**Exercise requirements**
1 - In the piece on Balochistan below, from whom was Gwadar procured?
2 - Decide whether each statement agrees with the piece on Balochistan below. Answer yes or no, and quote the words from the piece that settle it.
(a) Kalat was a landlocked part of the province of Balochistan.
(b) Akbar Bugti had been a trusted ally of the Pakistani establishment for 20 years.
(c) Jinnah dealt directly with the rulers of Lasbela and Kharan, bypassing the Khan of Kalat.
3 - Pick up the piece on Balochistan below after its final sentence and keep writing it.

A new game is unfolding on the South Asian chessboard. The pawns in this game are the common Pakistanis living in the province of Balochistan. The Indian prime minister’s statement on Balochistan should be an eye opener for those who doubt that the game is afoot. Those who think in terms of strategy and supply routes know that the idea involves blocking China’s access to the Gulf via Pakistan. Gwadar is the focal point of the game. The tall claims of the so-called Baloch separatists and regional and global backers are at best special pleadings.
First of all, let us get the history and geography right. The Baloch separatist claim rests on the way accession of the Kalat state was procured by Pakistan in March 1948. Let this be a geography lesson for those who have become the loudest voices for separation of Balochistan from Pakistan. Kalat, the princely state, is only a landlocked subsection of the province of Balochistan. The rest of Balochistan formed British Balochistan that became a part of Pakistan immediately at the time of independence in 1947, with the exception of Gwadar, which was procured from the Sultanate of Oman in the late 1950s.
One of the earliest endorsers of British Balochistan’s decision to join Pakistan was none other than Nawab Akbar Khan Bugti, a chieftain who controlled the Bugti area. His conversion to the ‘Baloch separatist cause’ in the later part of his life was rank opportunism as had been the case with every decision he took. His falling out with the Pakistani establishment, of which he had been a trusted ally for 50 years, was essentially about gas royalties, which he believed were his own personal God-given right. How Bugti treated his tribesmen, those unfortunate people living under his ‘suzerainty’ is well known and needs no repetition. It is amazing that a man like that is being portrayed posthumously as some sort of a freedom fighter.
Every inch of the so-called Bugti lands are sovereign territory of Pakistan by law, by history and by fact. There is no court and no tribunal in the world that would dispute this. I am sorry to break it to people like Akbar Bugti’s grandson, Brahumdagh Bugti, and that hilarious joker from Toronto, Tarek Fateh, but the world has ceased to recognise divinely ordained rule of primogeniture to personal fiefdoms as a convincing argument for creating new states or for holding on to territory. For example, the people of the United Kingdom can, if they are so inclined, depose their Queen and declare a Republic by a simple constitutional act.
If Saudi Arabia did not have the oil, its tribal rulers too would have been deposed a long time ago. Primitive hereditary claims by tribal chiefs over tracts of land may have historically shaped certain states, like Saudi Arabia and UAE, but it is sure as hell not going to be the basis of new states.
So now we come to the issue of the Kalat state, which I have mentioned was a landlocked princely state, surrounded on all sides by the newly formed state of Pakistan in 1947. Under it there were two smaller feudatories of Lasbela and Kharan, the rulers of which had been itching to accede to Pakistan. Indeed it was Jinnah who refused to deal with them over the head of Khan of Kalat. Khan of Kalat was a close personal friend of Jinnah and had, by his own admission, assured the founder of Pakistan that he would join Pakistan.

**Dataset entries**
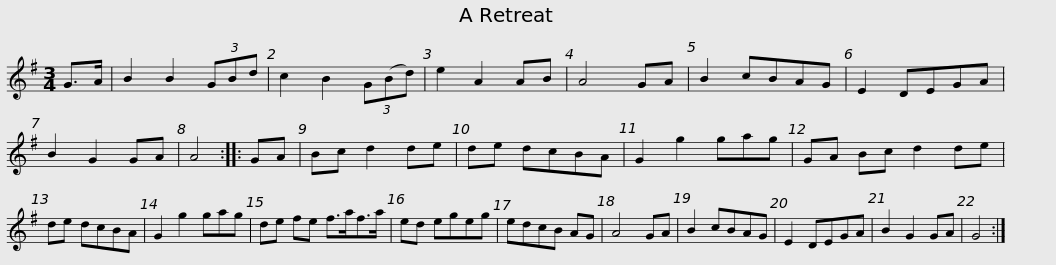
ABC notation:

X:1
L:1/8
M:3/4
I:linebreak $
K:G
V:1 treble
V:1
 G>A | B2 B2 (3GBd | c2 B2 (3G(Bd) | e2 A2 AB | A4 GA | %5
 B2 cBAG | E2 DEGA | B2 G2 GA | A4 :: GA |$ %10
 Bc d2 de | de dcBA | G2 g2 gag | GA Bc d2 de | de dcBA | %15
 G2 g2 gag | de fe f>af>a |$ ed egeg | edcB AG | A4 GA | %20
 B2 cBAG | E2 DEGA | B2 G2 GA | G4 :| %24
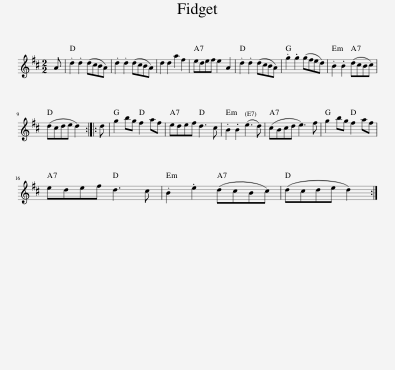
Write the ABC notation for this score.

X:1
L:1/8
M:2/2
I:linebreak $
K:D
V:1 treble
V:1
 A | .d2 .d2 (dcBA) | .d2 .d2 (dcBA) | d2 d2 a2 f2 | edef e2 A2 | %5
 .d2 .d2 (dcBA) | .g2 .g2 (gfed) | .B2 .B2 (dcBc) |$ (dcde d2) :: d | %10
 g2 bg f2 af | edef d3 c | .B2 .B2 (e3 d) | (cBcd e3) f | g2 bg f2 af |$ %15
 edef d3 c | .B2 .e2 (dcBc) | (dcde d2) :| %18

**Results for each task**
1 - Gwadar was procured from the Sultanate of Oman in the late 1950s.

2 -
(a) Yes: "Kalat, the princely state, is only a landlocked subsection of the province of Balochistan."
(b) No: "of which he had been a trusted ally for 50 years"
(c) No: "Indeed it was Jinnah who refused to deal with them over the head of Khan of Kalat."

3 -
The Khan admitted as much to Munir Hussain, former chief secretary of Balochistan. This is what the Khan of Kalat had to say: “Besides this, I had verbally assured the Quaid-e-Azam that I would accede to Pakistan as soon as it was established. When the time came to accede, I started vacillating and I was conscious of the fact that it had caused great anguish to the Quaid-e-Azam, particularly in the last days of his life. I was misguided by some Baloch leaders [such as Ghaus Baksh Bizenjo]. I continue to regret my behaviour, and when I am in low spirits such as today, the whole thing haunts me. That is why I requested you to come to me so that I could open my heart to you.”
On March 27, 1948, the Khan of Kalat signed a valid and binding document of accession, which federated his state with the Dominion of Pakistan as it was then.
This document of accession is as valid and binding as any of the documents of accessions signed by princely states that joined India. India, it must be remembered, had coerced most of the states that joined it in 1947-1948, the bloodiest being Hyderabad, where it carried out one of the worst massacres in subcontinent’s history. Jawaharlal Nehru had then appointed the Pandit Sunderlal Commission. Its findings with respect to that operation were so harrowing that Nehru buried it, and it only came to light in 2013. The most conservative estimates of the government commission put the number of dead between 27,000-40,000 in a span of a few days.
There was massive rape and loot of Muslims that went on. This is how India took ove the Hyderabad state. Pakistan by comparison did no such thing in Kalat or with any other princely state in Pakistan. Would those who claim that Kalat’s document of accession was obtained by coercion also raise voice for the independence of Hyderabad Deccan from India? The truth is that no princely state in the Indian subcontinent was allowed to go independent. There were 562 princely states in the undivided India in 1947. Kalat was no different. If today some people seek to reopen that question, then fairness demands that the status of all 562 princely states should be reconsidered de novo. That would mean one-third of the territory of present day India.
Therefore, I am not convinced that India is interested in Baloch separatists’ demand for self-determination to succeed. What it wants, along with others, is to keep Pakistan’s Balochistan province in a perpetual state of unrest so that the Gwadar route does not take off. Of course, there is the question of Kashmir. Instead of resolving the Kashmir issue, and thereafter working with Pakistan and China for an Asian success story, India’s current government would much rather keep both Pakistan and India impoverished. Such is the nature of global geopolitics. The losers inevitably are the people, in whose name we play such games.